Come riporta il Corriere della Sera, che ha pubblicato l’inchiesta, il nodo principale è il crollo della domanda: il consumo medio pro capite si è ridotto a circa 20 litri l’anno. Anche a fronte di vendemmie meno abbondanti, le giacenze sono aumentate. Emblematico il caso del Barolo, le cui scorte sono salite dal 2019 da 65 a quasi 75 milioni di bottiglie. Stesso trend per il Barbaresco. L’effetto diretto è stato il crollo delle quotazioni delle uve: -32% per il Barolo, -24% per il Barbaresco, con ribassi marcati anche per Nebbiolo e Barbera.
Tra le cause vengono indicati il calo progressivo dei consumi negli ultimi cinque anni, le difficoltà sui mercati esteri – aggravate dalla minaccia di dazi negli Stati Uniti – gli eventi climatici estremi e le campagne internazionali che associano il vino a rischi per la salute.
“Per Matteo Ascheri – si legge sul Corriere della Sera – ” storico barolista, già presidente del Consorzio del Barolo, la crisi delle uve ha due significati.

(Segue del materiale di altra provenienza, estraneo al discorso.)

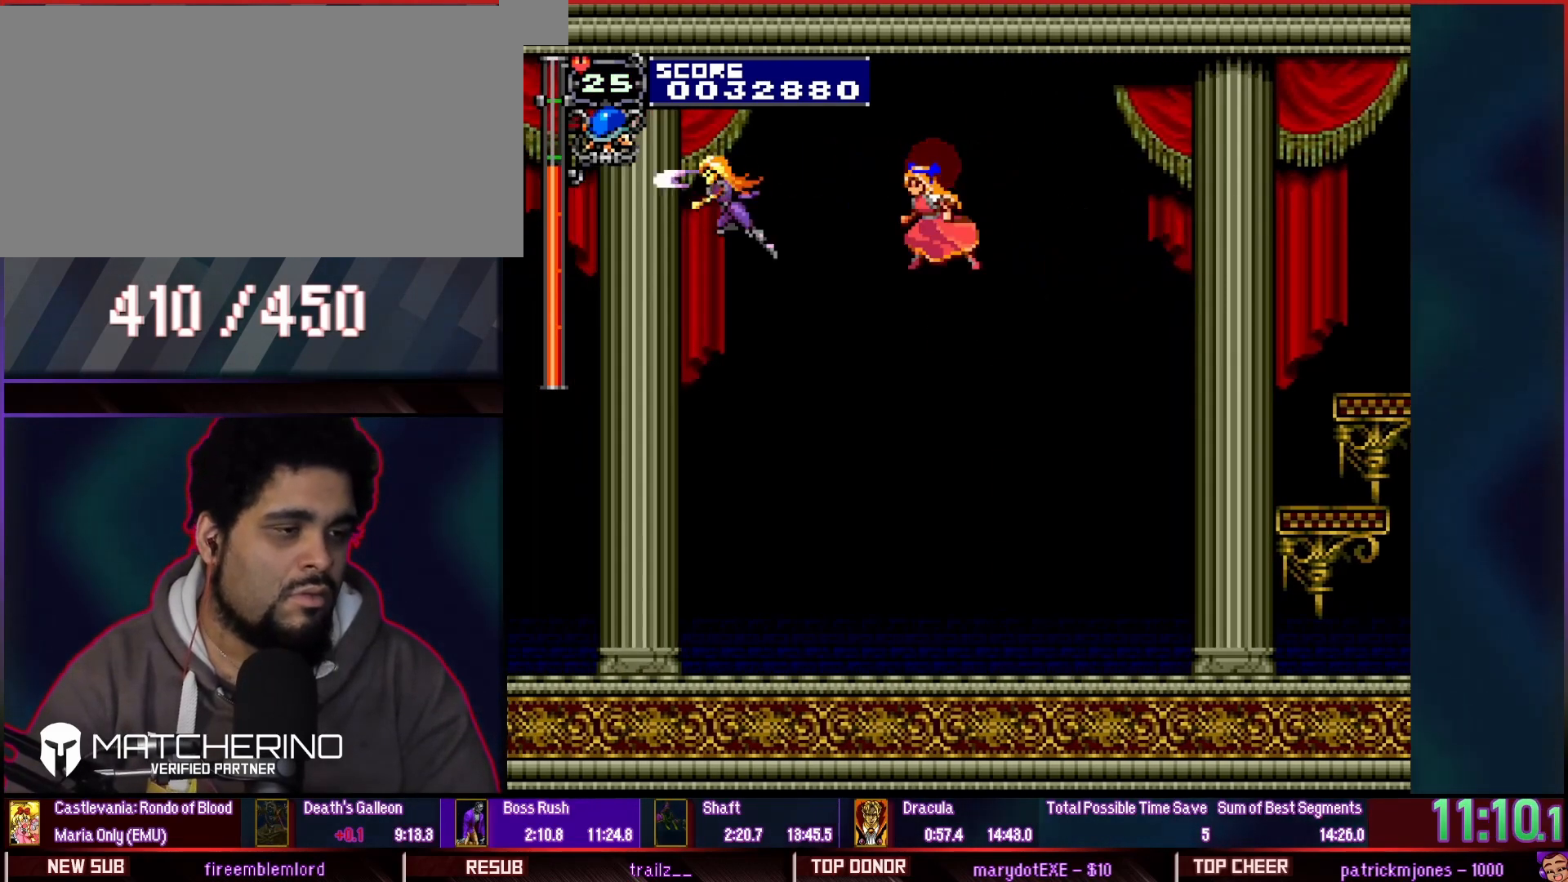
{"buttons": ["CIRCLE", "DPAD_DOWN"], "events": [[233, "CIRCLE", "down"]]}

Il primo è una correzione necessario dopo anni di prezzi troppo elevati che «servirà anche a rimettere a posti di conti di alcune cantine sociali in crisi». Il secondo è che in Piemonte si continua a produrre troppo vino che poi non si vende. O peggio per venderlo si va ad alimentare una catena di imbottigliatori che lavorano su alti volumi e a bassi margini. «Così rischiamo di distruggere i nostri prodotti d’eccellenza, come Barolo e Barberesco». Dopo «lo scandalo» del Barolo in autogrill a 9,99 di qualche anno fa, il fenomeno del re dei vini che diventa low cost è stato arginato solo in parte. «Andate a vedere tra gli scaffali della Gdo del Nord Europa, troverete Barolo e Barbaresco per pochi euro. Questa l’altra faccia della medaglia della crescita senza limiti che poi ci si ritorce contro». L’ultima novità è il Barolo in private label in cui in etichetta si riporta il nome del punto vendita e non della cantina. «I nostri tesori della terra vanno custodi — spiega Ascheri — e l’agricoltura preservata. Così invece andiamo a sbattere».